The boy walked blindly further and further. He passed the hills, leaving his house, the caravan of pheasants, the Hunter, and the cursed maze far behind.
A warm autumn wind was blowing through the light strands of his hair, sneaking under his soiled shirt and getting lost in the tall grass.
Theo was losing his strength, so he thought that it was time to find a place to spend the night. The idea of sleeping again in a hollow of a teemed with insects tree didn’t appeal to him, and he was unlikely to build a nest as good as the pheasants’. So, it was time to take out the compass again and get on another strange adventure.
Theo took out the compass, mentally conjuring it to simply show a place where the boy could spend the night. To his great surprise, a silhouette of a train began to appear on the dial, and the arrow trembled to the right. Theo followed it, wondering where the train was going. Previously, the boy had seen such only in the pictures, and he was eager to see its real size. As Theo was making his way through the dense grass, a massive object began to appear on the horizon. Surprised, the boy checked the dial, but the picture on it became only more distinct, confirming that Theo was moving in the right direction. He came closer and, indeed, it turned out to be a train, but it wasn’t long as the boy had imagined: it was just a carriage all alone.
The carriage was located in a thicket of grass, and the rails, which it stood on, stretched out a few meters down the railroad and then disappeared somewhere into the ground. The carriage was pale burgundy, and the paint on it had cracked and crumbled in some places. It was hard to guess how old it was, so solitary and rusting.

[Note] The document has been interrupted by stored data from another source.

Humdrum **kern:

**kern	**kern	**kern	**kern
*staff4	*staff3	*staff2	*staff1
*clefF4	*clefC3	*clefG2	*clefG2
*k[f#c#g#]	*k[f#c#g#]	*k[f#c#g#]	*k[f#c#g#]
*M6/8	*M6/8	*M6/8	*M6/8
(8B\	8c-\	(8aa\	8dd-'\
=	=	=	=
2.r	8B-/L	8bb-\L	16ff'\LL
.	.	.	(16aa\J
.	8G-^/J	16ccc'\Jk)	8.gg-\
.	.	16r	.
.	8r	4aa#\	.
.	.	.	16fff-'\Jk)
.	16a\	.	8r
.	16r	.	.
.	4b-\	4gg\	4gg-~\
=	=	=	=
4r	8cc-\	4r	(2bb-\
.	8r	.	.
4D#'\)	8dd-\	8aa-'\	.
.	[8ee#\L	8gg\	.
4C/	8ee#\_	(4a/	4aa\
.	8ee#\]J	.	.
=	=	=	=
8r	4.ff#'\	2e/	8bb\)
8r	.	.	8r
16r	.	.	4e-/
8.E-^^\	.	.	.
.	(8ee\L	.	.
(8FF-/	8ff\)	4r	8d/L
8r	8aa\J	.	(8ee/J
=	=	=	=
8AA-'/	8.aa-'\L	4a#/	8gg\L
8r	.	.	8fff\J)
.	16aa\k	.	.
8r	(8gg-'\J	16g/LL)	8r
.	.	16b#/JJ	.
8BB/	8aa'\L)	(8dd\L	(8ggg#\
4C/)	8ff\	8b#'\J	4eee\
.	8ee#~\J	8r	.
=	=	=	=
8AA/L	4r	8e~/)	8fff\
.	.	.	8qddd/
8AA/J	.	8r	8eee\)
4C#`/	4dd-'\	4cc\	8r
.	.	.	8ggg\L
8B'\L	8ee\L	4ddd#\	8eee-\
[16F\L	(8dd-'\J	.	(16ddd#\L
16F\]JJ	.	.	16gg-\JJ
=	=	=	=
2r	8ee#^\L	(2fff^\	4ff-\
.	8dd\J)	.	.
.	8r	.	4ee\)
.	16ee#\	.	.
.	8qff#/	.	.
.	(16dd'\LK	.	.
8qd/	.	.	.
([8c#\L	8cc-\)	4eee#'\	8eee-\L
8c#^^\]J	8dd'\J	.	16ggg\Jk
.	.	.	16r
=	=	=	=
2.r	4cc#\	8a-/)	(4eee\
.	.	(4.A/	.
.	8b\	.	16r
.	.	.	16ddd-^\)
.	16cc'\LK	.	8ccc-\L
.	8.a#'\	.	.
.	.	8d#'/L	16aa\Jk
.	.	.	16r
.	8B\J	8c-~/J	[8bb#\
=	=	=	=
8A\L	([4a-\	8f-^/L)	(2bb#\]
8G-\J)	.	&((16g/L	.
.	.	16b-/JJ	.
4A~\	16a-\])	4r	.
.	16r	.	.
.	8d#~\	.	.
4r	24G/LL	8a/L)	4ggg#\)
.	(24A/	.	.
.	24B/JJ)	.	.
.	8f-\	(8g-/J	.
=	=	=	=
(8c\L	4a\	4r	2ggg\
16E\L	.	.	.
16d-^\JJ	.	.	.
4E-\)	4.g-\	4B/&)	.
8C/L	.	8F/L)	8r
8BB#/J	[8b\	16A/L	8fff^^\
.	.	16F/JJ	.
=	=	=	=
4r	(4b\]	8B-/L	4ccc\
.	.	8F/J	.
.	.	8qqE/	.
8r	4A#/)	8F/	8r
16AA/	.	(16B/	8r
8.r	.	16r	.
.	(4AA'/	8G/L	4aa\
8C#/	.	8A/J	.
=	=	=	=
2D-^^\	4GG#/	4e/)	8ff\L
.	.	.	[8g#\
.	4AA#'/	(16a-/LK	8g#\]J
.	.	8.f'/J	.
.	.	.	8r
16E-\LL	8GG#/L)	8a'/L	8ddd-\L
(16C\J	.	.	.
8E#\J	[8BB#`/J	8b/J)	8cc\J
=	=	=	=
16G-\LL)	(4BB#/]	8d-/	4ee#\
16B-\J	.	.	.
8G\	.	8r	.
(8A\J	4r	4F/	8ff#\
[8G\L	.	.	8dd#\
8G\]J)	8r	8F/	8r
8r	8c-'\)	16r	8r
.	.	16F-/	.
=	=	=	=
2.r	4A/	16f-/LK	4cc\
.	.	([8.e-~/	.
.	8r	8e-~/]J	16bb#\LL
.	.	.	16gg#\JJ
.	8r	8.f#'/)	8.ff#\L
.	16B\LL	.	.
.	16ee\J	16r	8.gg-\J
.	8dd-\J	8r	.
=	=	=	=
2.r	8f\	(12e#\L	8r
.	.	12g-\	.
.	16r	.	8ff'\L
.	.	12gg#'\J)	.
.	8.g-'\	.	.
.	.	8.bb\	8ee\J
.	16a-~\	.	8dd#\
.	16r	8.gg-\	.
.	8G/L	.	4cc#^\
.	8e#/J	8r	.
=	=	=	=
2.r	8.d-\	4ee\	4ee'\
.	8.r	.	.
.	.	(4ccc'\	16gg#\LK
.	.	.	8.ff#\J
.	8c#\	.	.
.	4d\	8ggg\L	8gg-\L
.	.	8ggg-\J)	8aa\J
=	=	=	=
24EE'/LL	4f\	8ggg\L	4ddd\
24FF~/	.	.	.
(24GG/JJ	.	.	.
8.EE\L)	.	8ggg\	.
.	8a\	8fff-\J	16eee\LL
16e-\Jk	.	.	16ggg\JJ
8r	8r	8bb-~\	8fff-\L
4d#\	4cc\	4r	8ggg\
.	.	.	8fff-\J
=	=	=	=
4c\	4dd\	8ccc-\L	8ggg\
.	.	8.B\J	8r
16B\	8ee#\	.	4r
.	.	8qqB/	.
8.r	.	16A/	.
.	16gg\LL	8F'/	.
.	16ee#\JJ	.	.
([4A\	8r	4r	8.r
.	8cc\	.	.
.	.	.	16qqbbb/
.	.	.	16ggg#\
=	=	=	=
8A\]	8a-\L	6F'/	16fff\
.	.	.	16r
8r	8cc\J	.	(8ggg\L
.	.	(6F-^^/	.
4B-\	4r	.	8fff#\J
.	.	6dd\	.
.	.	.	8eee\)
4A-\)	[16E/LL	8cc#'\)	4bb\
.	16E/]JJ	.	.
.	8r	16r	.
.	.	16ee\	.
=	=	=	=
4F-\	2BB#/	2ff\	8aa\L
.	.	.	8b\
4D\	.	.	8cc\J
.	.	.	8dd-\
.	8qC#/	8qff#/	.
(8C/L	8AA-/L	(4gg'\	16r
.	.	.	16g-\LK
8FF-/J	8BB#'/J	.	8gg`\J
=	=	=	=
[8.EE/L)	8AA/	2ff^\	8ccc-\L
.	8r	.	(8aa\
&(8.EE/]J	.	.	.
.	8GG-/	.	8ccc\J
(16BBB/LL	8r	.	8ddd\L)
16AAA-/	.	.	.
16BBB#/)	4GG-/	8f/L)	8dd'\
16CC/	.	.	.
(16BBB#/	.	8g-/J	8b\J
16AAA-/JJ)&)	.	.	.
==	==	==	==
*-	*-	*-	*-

Theo came up to the entrance, stood onto one of the steps, and pushed the door. It didn’t burst open immediately, but then it unlocked with a creak. An aroma of pastries was blowing in the air, and the first thing the boy noticed was a plate with pies standing on the floor. Only now Theo realized how hungry he was and that the last thing he had eaten was the dry grains, which the pheasants had shared with him.
He instantly jumped over the stairs, entered the room and indiscriminately chowed the food down. He tore the pies with his hands and shoveled them into his mouth: raspberry jam spread all over his lips and fingers. The taste was incomparable and very familiar at the same time. Having had enough, he noticed that the pies were similar in shape to hares’ heads. Theo froze: it was really odd because the shape of the pies was the same as his grandmother used to bake. He put together two torn pieces of dough, ear to ear, and only then looked around.
There were no typical seats, a pull-out table, or luggage racks in the carriage. Instead, there was a made-up bed with his beloved blanket. On a low nightstand was a lamp, which reminded him of the last night spent at home when a bulb in the lamp burned out. Now, as if nothing had happened, it was spreading around calm, warm light. The same wallpapers were glued to the walls, and there was an ink train silhouette about a meter above the bed, which he had once drawn out of boredom.
Theo couldn’t understand what was happening. He clearly knew that he was not at home, but everything around seemed to be real: he could walk up and touch every object. And that’s exactly what he did. He dropped the patty. And then he began to turn the whole room upside down; first, timidly, and then, like a madman. He tried to find at least some difference, a proof that it was just a trick his tormented imagination was playing on him. In a desperate impulse he pulled up the curtain, hoping to see in front of him a meadow where the carriage stood. But outside the window was an awfully familiar landscape: a playground in the yard, his old bicycle, and the road which he walked down to school every day. Theo let out an unintentional cry. His head began spinning, and he dumbfoundedly drew the curtain back, tearing the edges off. For a moment he stood still until he found the strength to jump out of the train to compare the landscape he saw through the window with what was really happening outside.
The tall grass was rustling quietly preparing for the night to fall: the crickets began to swarm in it, echoing with each other.